### Assigned task
For this exercise, copy out each line of the material below that includes "changes".
--*--
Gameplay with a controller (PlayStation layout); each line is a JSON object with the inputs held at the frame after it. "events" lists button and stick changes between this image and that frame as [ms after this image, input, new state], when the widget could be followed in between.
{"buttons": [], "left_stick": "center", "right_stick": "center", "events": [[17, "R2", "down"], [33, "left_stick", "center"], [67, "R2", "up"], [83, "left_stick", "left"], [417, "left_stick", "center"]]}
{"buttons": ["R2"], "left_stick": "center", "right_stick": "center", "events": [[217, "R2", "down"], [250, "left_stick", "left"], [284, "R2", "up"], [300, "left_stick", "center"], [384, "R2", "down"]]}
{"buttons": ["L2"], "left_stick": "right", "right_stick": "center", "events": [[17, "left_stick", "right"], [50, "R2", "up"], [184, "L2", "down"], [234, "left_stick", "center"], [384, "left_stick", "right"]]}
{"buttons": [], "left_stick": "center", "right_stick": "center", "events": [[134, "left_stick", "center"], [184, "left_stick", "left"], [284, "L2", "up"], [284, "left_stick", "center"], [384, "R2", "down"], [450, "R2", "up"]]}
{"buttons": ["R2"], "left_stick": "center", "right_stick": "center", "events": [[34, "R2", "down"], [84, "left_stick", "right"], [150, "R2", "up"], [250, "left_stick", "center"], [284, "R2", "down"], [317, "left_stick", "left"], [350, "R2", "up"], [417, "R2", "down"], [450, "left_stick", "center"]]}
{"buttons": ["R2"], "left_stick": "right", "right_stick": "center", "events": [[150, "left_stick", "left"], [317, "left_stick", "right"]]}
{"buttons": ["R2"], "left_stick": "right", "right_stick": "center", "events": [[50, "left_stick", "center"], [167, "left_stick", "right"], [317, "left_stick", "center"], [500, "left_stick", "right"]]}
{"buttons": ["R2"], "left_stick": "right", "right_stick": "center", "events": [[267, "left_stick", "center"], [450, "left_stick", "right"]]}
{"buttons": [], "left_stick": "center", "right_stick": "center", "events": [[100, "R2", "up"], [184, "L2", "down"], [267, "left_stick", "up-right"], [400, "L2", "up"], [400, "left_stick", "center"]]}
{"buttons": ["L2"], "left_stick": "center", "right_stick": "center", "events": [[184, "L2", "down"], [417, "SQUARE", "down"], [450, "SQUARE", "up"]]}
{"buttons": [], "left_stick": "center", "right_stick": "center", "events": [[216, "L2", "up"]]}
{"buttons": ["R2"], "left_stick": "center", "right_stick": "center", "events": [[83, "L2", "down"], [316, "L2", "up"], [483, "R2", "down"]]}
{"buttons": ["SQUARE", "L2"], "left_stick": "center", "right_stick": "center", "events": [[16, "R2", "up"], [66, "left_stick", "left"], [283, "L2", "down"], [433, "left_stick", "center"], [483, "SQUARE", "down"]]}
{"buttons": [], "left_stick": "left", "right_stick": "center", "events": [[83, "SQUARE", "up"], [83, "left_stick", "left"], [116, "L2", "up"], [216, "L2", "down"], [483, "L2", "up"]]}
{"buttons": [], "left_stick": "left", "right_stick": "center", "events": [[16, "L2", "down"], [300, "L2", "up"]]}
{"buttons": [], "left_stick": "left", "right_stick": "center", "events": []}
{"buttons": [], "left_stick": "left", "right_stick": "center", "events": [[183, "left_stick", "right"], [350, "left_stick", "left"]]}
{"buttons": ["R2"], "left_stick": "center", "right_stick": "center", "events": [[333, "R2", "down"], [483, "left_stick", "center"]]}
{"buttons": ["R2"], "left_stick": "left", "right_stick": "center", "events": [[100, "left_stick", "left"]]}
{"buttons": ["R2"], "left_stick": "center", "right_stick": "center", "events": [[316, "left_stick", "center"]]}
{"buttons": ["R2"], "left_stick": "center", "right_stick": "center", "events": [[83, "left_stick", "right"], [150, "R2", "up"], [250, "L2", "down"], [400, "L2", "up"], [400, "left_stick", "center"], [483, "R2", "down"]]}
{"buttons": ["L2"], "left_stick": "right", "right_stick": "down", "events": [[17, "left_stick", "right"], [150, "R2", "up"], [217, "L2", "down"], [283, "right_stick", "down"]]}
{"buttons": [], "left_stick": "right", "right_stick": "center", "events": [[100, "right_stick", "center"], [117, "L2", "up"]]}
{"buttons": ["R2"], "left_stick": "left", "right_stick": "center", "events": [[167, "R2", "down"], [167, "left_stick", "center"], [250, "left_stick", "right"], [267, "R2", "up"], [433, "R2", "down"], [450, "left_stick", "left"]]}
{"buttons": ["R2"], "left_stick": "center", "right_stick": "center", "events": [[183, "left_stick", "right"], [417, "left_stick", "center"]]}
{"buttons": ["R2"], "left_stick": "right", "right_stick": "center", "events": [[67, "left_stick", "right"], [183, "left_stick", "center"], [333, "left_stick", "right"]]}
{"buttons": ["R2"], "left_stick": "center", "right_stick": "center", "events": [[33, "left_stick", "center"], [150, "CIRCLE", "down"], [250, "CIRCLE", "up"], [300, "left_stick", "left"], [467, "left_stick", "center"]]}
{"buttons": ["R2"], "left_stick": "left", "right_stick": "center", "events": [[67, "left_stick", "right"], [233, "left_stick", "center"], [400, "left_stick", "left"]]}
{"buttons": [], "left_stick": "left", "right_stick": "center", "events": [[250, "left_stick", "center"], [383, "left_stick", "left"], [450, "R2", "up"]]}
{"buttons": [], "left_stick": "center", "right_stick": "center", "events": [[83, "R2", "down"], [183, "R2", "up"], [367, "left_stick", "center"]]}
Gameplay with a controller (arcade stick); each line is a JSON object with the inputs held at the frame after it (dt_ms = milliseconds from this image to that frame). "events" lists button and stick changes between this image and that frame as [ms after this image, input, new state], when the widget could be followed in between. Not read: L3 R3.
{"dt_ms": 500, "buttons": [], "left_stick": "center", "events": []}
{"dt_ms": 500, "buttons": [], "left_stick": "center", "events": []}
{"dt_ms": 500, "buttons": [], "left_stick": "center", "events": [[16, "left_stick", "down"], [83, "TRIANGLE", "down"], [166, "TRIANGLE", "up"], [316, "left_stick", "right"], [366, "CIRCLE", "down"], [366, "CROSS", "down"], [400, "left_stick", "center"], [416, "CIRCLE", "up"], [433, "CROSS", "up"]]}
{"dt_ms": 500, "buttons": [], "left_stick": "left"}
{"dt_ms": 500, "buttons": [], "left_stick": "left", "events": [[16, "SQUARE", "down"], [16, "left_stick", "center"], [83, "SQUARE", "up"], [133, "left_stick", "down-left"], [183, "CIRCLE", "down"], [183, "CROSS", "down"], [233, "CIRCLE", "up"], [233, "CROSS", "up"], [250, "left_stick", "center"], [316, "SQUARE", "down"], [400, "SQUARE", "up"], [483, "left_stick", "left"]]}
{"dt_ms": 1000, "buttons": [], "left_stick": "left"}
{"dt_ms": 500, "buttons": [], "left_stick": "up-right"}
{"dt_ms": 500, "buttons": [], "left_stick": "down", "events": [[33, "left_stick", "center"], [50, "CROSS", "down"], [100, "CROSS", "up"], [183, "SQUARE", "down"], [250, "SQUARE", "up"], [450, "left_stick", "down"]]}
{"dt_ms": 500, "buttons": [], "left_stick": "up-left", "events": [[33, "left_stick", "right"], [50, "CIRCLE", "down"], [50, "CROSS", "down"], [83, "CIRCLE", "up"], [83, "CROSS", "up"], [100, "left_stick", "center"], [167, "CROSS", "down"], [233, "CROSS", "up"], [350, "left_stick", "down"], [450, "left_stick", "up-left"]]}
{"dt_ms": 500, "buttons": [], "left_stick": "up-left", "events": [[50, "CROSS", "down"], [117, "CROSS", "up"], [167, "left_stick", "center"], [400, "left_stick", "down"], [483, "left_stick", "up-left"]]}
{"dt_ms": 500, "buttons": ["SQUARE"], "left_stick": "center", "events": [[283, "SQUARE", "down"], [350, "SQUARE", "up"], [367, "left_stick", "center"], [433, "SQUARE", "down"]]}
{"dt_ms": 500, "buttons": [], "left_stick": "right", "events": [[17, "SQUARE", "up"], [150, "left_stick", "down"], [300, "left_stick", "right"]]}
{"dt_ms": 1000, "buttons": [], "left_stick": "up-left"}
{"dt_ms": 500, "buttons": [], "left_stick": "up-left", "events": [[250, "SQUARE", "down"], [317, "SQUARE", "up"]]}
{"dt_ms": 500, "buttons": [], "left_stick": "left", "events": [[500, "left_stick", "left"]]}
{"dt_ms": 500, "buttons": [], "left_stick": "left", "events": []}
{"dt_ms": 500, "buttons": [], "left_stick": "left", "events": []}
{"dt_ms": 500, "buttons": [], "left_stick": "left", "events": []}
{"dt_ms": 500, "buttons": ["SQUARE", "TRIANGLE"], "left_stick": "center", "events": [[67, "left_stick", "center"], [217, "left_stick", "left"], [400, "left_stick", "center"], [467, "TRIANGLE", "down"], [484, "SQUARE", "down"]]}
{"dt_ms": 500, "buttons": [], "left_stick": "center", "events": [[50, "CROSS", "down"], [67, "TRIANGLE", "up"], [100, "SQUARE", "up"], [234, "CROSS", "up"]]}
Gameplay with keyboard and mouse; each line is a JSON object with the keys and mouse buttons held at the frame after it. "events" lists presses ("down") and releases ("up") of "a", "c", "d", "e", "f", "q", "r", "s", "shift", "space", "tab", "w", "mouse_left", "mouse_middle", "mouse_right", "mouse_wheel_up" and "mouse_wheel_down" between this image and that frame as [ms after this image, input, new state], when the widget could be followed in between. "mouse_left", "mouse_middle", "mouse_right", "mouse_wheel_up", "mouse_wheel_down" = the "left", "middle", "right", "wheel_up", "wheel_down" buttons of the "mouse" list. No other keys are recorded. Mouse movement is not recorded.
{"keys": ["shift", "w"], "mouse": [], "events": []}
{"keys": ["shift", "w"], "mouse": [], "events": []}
--*--
### Solution
Gameplay with a controller (PlayStation layout); each line is a JSON object with the inputs held at the frame after it. "events" lists button and stick changes between this image and that frame as [ms after this image, input, new state], when the widget could be followed in between.
Gameplay with a controller (arcade stick); each line is a JSON object with the inputs held at the frame after it (dt_ms = milliseconds from this image to that frame). "events" lists button and stick changes between this image and that frame as [ms after this image, input, new state], when the widget could be followed in between. Not read: L3 R3.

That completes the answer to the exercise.